Jean-Pierre Desforges carries out research into ecotoxicology, and his project is concerned with studying the health-related impact of pollution on North Atlantic predators.

Ecotoxicology is a complex science that requires an understanding of many processes concerned with the fate of hazardous substances, ranging from the sources, transport routes and bioaccumulations to the final concentrations in predators and humans. The fact that these hazardous substances are not produced or used in the pristine Arctic environments, but are nevertheless found in high concentrations in the Arctic fauna, makes the Arctic an important area for understanding their transport routes and bioaccumulation.
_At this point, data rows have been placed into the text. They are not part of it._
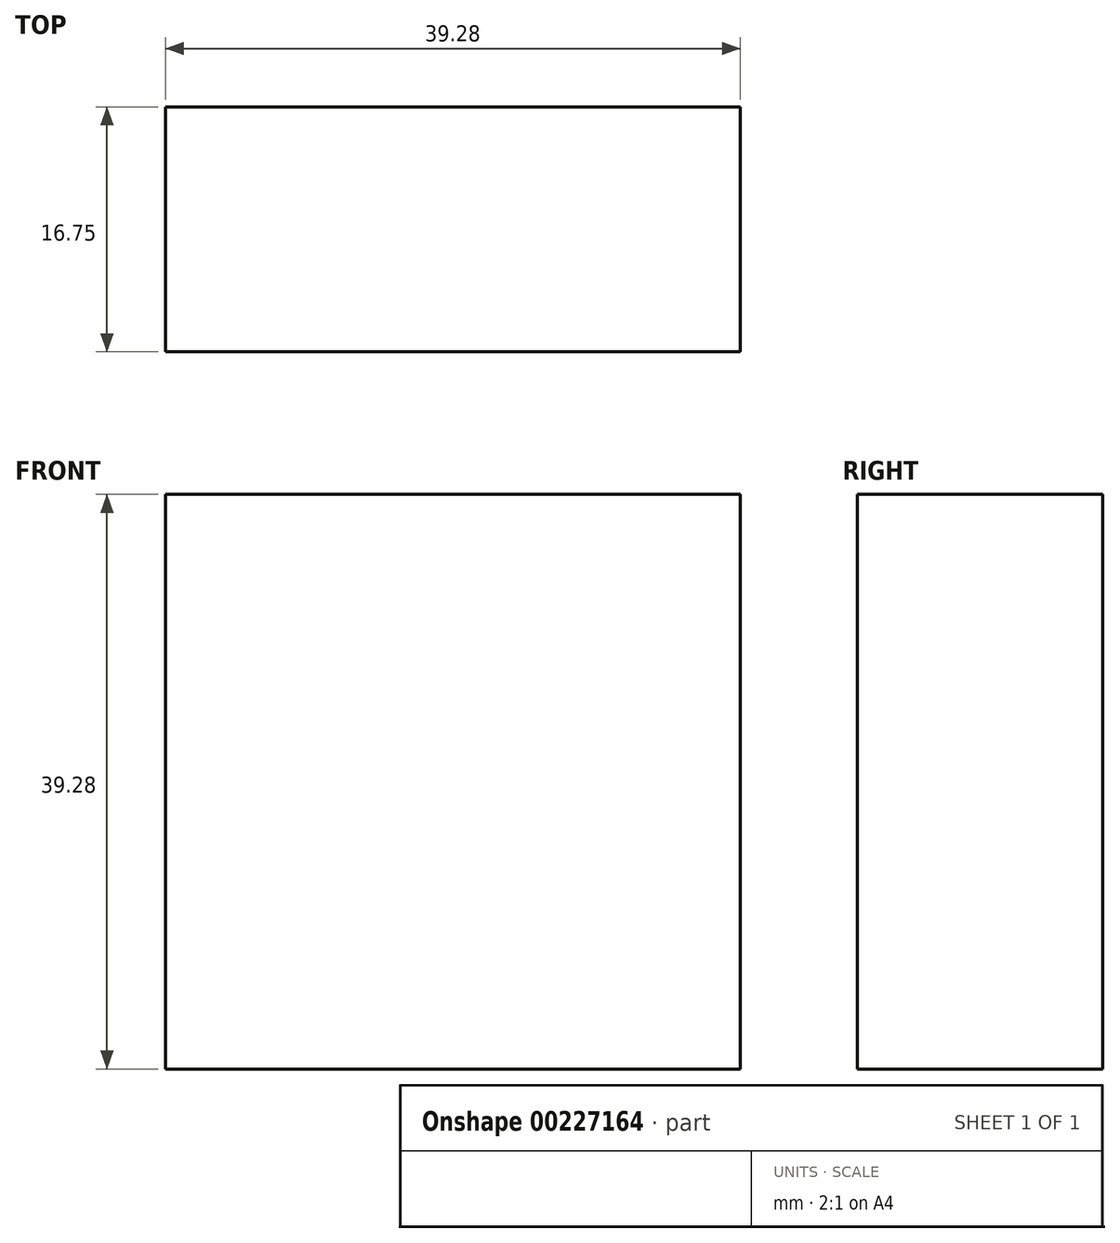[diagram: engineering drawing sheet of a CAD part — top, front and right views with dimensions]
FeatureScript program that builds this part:
annotation { "Feature Type Name" : "Feature", "Feature Type Description" : "" }
export const myFeature = defineFeature(function(context is Context, id is Id, definition is map)
    precondition{}
    {
        {
            var Q0;
            Q0=qCreatedBy(makeId("Front.planeOp"),FACE);
            var sketch = newSketch(context, id + "F0", { "sketchPlane" : qUnion([Q0])});
            skLineSegment(sketch, "E0.bottom", {"start": v(19.64, -19.64) * mm, "end": v(-19.64, -19.64) * mm});
            skLineSegment(sketch, "E0.top", {"start": v(19.64, 19.64) * mm, "end": v(-19.64, 19.64) * mm});
            skLineSegment(sketch, "E0.left", {"start": v(19.64, -19.64) * mm, "end": v(19.64, 19.64) * mm});
            skLineSegment(sketch, "E0.right", {"start": v(-19.64, -19.64) * mm, "end": v(-19.64, 19.64) * mm});
            skPoint(sketch, "E0.middle", {"position": v(0, 0) * mm});
            skSolve(sketch);
        }
        {
            var Q0;
            Q0 = qSketchRegion(id + "F0", true);
            extrude(context, id + "F1", {"entities" : qUnion([Q0]), "depth" : 16.75 * mm});
        }
    });
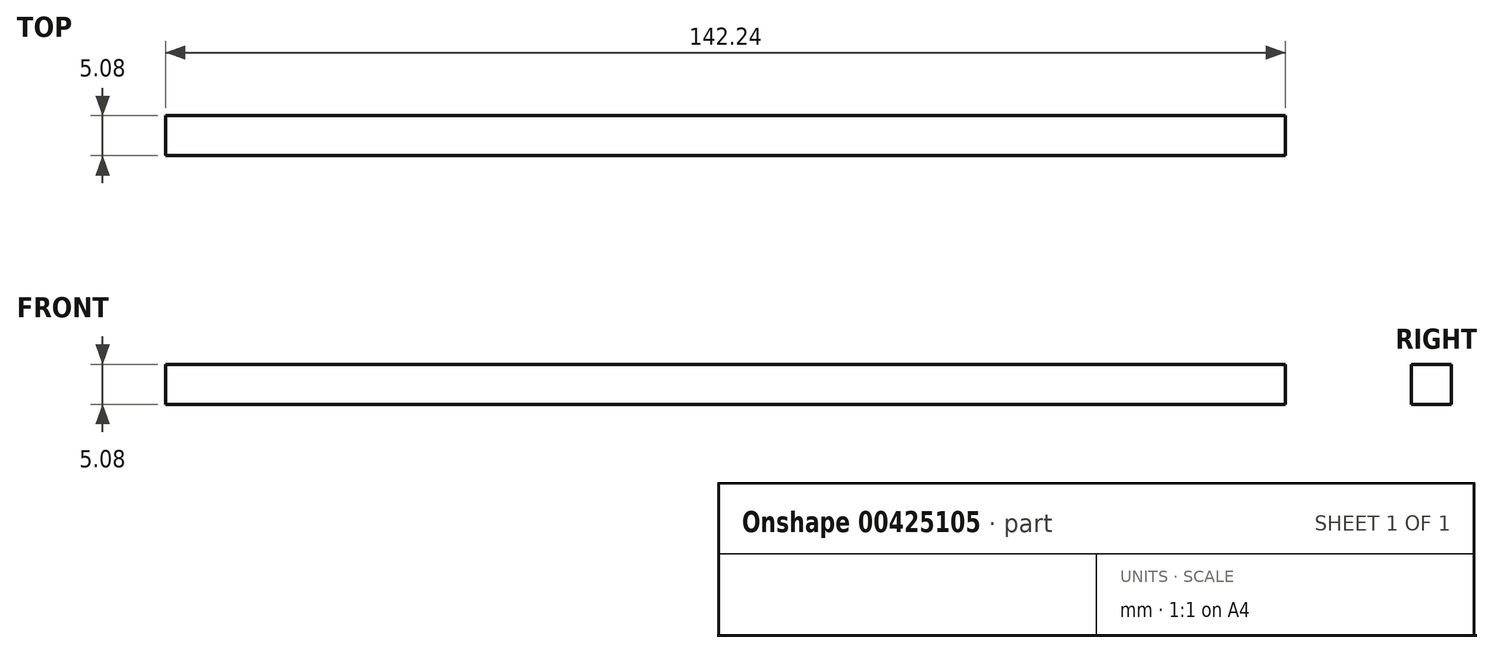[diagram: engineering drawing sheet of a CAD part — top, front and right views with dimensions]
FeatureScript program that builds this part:
annotation { "Feature Type Name" : "Feature", "Feature Type Description" : "" }
export const myFeature = defineFeature(function(context is Context, id is Id, definition is map)
    precondition{}
    {
        {
            var Q0;
            Q0=qCreatedBy(makeId("Front.planeOp"),FACE);
            var sketch = newSketch(context, id + "F0", { "sketchPlane" : qUnion([Q0])});
            skLineSegment(sketch, "E0.bottom", {"start": v(-63.6, -25.15) * mm, "end": v(78.65, -25.15) * mm});
            skLineSegment(sketch, "E0.top", {"start": v(-63.6, -30.23) * mm, "end": v(78.65, -30.23) * mm});
            skLineSegment(sketch, "E0.left", {"start": v(-63.6, -25.15) * mm, "end": v(-63.6, -30.23) * mm});
            skLineSegment(sketch, "E0.right", {"start": v(78.65, -25.15) * mm, "end": v(78.65, -30.23) * mm});
            skSolve(sketch);
        }
        {
            var Q0;
            Q0 = qSketchRegion(id + "F0", true);
            extrude(context, id + "F1", {"entities" : qUnion([Q0]), "depth" : 5.08 * mm});
        }
    });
“In my research, I’m working on clarifying the impact of human-induced pollution on the health of humans and marine mammals. The aim of my PhD project is to shed light on the impact of hazardous substances on innate and adaptive immunity. I’m also looking at resistance to disease in North Atlantic marine mammals and the Greenland population, both of which are exposed to high environmental impact. I’ll use the results of my laboratory experiments to develop a model for assessing the consequences at a population level when these animals are exposed to hazardous substances,” says Jean-Pierre Desforges.

Jean-Pierre Desforges will use his travel grant for exchange programmes at the Massachusetts Institute of Technology (MIT, USA), the University of Connecticut (UConn, USA) and the University of Veterinary Medicine (Germany).